**Activity**
Tally the lines below that contain the word "title", then give the tally and nothing more.

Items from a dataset
·····
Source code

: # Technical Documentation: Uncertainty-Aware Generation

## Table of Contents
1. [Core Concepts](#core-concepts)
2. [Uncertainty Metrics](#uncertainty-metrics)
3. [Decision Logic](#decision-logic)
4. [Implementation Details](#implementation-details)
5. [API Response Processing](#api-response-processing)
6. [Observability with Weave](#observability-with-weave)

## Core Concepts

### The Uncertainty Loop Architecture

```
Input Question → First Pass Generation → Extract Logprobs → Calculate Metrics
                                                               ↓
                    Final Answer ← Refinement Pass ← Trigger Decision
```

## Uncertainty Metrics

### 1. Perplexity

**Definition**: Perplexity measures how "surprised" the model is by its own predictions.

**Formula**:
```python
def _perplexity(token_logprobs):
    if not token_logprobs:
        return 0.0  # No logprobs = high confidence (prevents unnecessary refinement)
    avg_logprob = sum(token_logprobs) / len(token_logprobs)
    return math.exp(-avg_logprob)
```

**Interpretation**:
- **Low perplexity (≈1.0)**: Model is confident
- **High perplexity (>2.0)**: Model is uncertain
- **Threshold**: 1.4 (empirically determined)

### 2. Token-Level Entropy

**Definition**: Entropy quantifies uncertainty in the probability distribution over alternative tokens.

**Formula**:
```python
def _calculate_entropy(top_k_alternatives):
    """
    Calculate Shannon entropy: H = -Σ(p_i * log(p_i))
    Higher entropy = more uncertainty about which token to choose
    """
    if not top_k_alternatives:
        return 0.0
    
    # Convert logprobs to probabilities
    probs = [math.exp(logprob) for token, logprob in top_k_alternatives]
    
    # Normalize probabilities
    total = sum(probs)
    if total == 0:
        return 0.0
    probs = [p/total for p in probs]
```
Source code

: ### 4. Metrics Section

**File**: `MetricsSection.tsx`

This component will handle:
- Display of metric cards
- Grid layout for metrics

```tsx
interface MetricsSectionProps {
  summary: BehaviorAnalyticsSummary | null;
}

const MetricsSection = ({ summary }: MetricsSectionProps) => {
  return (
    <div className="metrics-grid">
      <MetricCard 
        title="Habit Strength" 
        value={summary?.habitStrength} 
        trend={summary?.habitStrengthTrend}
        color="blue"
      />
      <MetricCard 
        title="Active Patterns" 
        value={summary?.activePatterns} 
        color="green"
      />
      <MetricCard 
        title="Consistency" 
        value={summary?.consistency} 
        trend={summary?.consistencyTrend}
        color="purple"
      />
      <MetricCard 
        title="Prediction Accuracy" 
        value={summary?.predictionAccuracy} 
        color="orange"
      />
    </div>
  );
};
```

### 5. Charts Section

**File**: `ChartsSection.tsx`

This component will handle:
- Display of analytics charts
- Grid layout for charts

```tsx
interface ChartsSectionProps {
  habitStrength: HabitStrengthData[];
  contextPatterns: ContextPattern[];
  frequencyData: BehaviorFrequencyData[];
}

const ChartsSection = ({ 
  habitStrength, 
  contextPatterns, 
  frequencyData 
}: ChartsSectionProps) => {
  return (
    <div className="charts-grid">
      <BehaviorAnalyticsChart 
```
·····
**Task answer**
4